If you’re child is capable of understanding that certain behaviors are not going to be tolerated, and yet they are right in the middle of acting out one of those behaviors, that’s when a time out should be implemented.
You want your child to associate the behavior with the consequence. Calmly tell your child in no more than 10 words why they are in time out. As soon as he or she calms down, reward them with positive attention.
Children whine, cry and sulk – those are not reasons to put them in time out. Time outs are for intentional behavior such as biting or continuing to break rules.
What's helpful about a time-out is that it can defuse and redirect an escalating situation in an unemotional way. It lets you teach your child without setting a negative example, the way yelling or hitting does.
Parents tend to over explain a situation to a child, that’s why it’s important to keep the wording simple and direct. Over-talking the problem also tends to make the parent more agitated when the behavior doesn’t change. Being calm when putting your child in time out not only de-escalates the situation but also helps your child relax and think about their behavior. If you’re screaming and jerking your child to the time out area, they are more likely to be frightened and / or defiant than contemplative.
When the time-out is over, give your child a hug. A sign of affection demonstrates that he or she is still worthy of your love even though the behavior is unacceptable.
What if your child won’t stay in the time out zone? Toddlers are going to give you a challenge- that’s their nature. Power struggles can easily get out of hand. Until your toddler can appreciate the need to follow rules, limit the use of time-outs. Otherwise he or she won't understand why she's being corrected, and you may get frustrated and abandon the strategy prematurely.

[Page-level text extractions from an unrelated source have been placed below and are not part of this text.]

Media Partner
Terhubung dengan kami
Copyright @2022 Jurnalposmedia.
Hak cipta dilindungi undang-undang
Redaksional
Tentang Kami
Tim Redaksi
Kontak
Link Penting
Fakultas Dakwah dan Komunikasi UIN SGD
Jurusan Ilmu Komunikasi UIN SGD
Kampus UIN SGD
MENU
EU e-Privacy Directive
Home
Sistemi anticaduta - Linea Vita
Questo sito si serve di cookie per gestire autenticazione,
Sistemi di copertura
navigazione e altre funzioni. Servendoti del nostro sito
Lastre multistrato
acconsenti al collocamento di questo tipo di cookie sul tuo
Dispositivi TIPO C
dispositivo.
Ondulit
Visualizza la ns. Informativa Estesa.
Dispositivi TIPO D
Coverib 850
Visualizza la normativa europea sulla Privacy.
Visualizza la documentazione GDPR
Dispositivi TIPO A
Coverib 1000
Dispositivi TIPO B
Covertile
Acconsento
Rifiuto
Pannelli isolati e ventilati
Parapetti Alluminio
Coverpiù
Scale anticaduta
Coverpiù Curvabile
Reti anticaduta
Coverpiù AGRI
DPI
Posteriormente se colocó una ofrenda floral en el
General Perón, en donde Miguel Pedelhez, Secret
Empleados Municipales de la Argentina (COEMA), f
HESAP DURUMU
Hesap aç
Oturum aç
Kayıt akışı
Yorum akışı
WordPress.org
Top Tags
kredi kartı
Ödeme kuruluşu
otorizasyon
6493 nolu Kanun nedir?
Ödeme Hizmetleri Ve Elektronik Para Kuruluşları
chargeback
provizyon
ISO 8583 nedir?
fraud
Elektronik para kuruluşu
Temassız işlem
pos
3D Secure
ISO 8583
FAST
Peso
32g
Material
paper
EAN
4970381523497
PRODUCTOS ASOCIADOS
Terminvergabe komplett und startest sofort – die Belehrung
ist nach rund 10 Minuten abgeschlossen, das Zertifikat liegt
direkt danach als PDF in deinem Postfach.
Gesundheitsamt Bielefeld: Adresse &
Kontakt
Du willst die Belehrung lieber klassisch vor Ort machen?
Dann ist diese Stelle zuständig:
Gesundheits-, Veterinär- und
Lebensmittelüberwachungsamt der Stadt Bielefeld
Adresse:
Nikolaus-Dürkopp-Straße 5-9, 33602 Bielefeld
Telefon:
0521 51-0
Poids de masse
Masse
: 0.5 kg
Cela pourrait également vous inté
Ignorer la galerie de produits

You might actually consider “practicing” time outs with your child. Say your little one is revved up and on the edge of losing it- this might be a good time to grab a favorite book and sit down together. This is more like a “time-in” that associates positive attention to calming down before the behavior gets out of control.
When your child can follow simple directions and has a slightly longer attention span, they’re ready for a more traditional time-out. Between ages 2 and 3, you'll probably notice that he or she is better able to understand cause and effect.
But don't spring the tactic on them in a burst of frustration – a time-out works best if it's explained ahead of time. Use simple terms: "When you get too wild or act in a way that Mommy and Daddy don't think is a good idea, I will call, 'Time-out.' That means you will sit in this chair for a little while until you can calm yourself down."
Some parents find it useful to act this out or to use a doll or teddy bear to demonstrate taking a time-out.
Time outs are not miracle cures for unacceptable childhood behaviors. They are one tool parents can use to help educate their children about cause and effect. Parenting is a balancing act between positive reinforcement and consistent discipline.
When a child is very young, redirecting their attention to something more appropriate or fun may be the best approach. The key is to always keep your expectations realistic.